No thoughtful person, I take it, will have any difficulty in gathering that this volume is made up, like its predecessor, with a special view to the oldest and ripest pupils in our high-schools and seminaries and academies. These pupils, it may well be supposed, are old enough and ripe enough to unfold at least the beginnings of literary and intellectual taste, so as to be at home and find delight in tasteful and elegant authorship, where the graces may do something towards making the ways of learning ways of pleasantness to them.
Of the three authors here drawn upon, two are, by general suffrage, the very greatest in the prose literature of the English-speaking world, while the third is, I believe, generally and justly held to be, by all odds, the first in the prose literature of our own country. In the case of Burke and Webster, the works from which I had to select are somewhat voluminous, and it is quite likely that my selections are not in all cases the most judicious that might have been made. On this point I can but plead that, after an acquaintance of many years with those authors, I have used my best care and diligence in looking out such portions as seemed to me to combine, in the greatest degree, the two qualities of literary excellence and of fitness to the
purposes of this volume. Nor, perhaps, will it be amiss to add, in reference to Burke and Webster, that I often found it not easy to choose between several pieces, and that I was compelled by lack of room to omit a considerable number of pieces which I would have liked to retain: an embarrassment naturally springing from a redundancy of wealth.
---
REQUEST 1: According to the preface, for which pupils is the volume especially made up?

Dataset excerpts:
---
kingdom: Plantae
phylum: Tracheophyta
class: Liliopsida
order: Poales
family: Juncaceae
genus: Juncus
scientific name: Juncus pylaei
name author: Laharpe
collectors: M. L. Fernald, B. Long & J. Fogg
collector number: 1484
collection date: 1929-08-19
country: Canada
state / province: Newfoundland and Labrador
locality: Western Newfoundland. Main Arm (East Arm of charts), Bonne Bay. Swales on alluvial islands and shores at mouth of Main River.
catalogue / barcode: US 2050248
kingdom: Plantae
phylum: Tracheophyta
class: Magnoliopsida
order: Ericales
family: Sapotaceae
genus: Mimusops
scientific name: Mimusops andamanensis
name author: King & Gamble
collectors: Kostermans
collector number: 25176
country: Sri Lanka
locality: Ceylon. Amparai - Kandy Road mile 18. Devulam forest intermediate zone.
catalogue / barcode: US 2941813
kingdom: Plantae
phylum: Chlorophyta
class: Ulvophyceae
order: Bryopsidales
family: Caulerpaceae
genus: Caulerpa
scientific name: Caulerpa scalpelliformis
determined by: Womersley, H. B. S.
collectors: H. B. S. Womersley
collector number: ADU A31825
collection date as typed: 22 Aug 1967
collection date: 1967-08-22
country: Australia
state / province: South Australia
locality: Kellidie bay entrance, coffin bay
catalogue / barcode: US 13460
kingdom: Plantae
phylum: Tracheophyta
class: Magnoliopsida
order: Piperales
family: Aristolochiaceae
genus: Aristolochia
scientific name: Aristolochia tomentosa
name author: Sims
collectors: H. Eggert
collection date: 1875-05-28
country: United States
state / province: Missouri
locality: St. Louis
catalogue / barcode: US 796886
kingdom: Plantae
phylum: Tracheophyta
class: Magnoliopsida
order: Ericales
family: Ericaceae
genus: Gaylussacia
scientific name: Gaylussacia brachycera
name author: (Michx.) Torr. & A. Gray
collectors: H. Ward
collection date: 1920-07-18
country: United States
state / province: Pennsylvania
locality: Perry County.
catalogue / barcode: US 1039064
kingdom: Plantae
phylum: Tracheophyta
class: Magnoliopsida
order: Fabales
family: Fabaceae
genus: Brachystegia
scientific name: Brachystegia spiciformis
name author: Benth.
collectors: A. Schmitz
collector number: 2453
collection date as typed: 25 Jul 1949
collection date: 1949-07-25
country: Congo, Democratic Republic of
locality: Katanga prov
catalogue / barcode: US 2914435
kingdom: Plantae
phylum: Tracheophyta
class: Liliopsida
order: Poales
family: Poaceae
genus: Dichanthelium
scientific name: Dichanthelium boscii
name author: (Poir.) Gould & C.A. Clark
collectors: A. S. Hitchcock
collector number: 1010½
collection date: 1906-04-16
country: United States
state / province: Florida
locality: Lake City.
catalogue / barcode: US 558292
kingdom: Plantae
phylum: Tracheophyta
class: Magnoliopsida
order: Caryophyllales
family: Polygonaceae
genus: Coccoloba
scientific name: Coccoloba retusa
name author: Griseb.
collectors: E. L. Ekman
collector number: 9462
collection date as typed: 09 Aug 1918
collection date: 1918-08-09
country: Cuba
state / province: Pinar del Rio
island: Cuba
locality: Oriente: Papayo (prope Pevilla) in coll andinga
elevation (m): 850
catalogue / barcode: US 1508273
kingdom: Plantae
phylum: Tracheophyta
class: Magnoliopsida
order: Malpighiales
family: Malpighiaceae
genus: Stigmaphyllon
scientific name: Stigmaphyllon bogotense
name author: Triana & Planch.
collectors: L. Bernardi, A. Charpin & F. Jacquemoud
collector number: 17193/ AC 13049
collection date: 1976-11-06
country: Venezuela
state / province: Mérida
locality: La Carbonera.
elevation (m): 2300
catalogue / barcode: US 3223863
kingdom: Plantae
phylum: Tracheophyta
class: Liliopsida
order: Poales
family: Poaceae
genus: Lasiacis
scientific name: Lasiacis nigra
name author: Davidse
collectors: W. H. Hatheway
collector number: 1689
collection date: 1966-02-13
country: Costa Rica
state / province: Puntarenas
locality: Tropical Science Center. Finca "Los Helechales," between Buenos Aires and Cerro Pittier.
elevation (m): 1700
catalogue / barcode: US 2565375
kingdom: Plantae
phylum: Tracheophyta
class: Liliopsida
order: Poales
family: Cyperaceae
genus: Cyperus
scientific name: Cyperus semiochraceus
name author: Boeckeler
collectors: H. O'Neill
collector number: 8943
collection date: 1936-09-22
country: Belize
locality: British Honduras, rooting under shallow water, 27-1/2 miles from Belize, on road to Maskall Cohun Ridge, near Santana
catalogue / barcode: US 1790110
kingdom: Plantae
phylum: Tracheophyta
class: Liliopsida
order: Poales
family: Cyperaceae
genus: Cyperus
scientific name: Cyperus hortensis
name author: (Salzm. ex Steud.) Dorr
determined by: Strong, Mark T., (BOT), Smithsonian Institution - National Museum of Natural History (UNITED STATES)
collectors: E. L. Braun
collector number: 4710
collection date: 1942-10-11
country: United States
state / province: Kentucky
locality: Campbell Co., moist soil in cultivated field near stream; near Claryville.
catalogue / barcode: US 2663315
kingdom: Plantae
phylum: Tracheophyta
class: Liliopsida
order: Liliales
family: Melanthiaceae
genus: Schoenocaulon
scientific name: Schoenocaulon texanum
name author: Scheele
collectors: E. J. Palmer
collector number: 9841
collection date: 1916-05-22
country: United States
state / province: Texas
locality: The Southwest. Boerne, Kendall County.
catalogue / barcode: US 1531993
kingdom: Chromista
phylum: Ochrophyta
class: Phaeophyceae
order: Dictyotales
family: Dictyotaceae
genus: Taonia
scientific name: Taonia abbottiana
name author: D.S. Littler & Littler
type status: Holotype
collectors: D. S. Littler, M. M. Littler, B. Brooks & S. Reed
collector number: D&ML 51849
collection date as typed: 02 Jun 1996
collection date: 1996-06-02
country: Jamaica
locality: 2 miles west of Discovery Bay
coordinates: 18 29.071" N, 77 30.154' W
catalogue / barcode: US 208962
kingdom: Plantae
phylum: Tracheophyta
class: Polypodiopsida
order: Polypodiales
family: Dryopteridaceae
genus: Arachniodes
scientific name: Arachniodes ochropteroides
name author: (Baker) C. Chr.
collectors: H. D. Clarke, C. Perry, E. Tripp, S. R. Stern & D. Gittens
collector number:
---
REQUEST 2: Rewrite the herbarium records as a JSON list of strings, one string per line and no blank lines, covering only the lines from the first line of the records through the line containing "class: Ulvophyceae".

CORRECT RESULT 1: The oldest and ripest pupils in high-schools, seminaries and academies.

CORRECT RESULT 2:
[
  "kingdom: Plantae",
  "phylum: Tracheophyta",
  "class: Liliopsida",
  "order: Poales",
  "family: Juncaceae",
  "genus: Juncus",
  "scientific name: Juncus pylaei",
  "name author: Laharpe",
  "collectors: M. L. Fernald, B. Long & J. Fogg",
  "collector number: 1484",
  "collection date: 1929-08-19",
  "country: Canada",
  "state / province: Newfoundland and Labrador",
  "locality: Western Newfoundland. Main Arm (East Arm of charts), Bonne Bay. Swales on alluvial islands and shores at mouth of Main River.",
  "catalogue / barcode: US 2050248",
  "kingdom: Plantae",
  "phylum: Tracheophyta",
  "class: Magnoliopsida",
  "order: Ericales",
  "family: Sapotaceae",
  "genus: Mimusops",
  "scientific name: Mimusops andamanensis",
  "name author: King & Gamble",
  "collectors: Kostermans",
  "collector number: 25176",
  "country: Sri Lanka",
  "locality: Ceylon. Amparai - Kandy Road mile 18. Devulam forest intermediate zone.",
  "catalogue / barcode: US 2941813",
  "kingdom: Plantae",
  "phylum: Chlorophyta",
  "class: Ulvophyceae"
]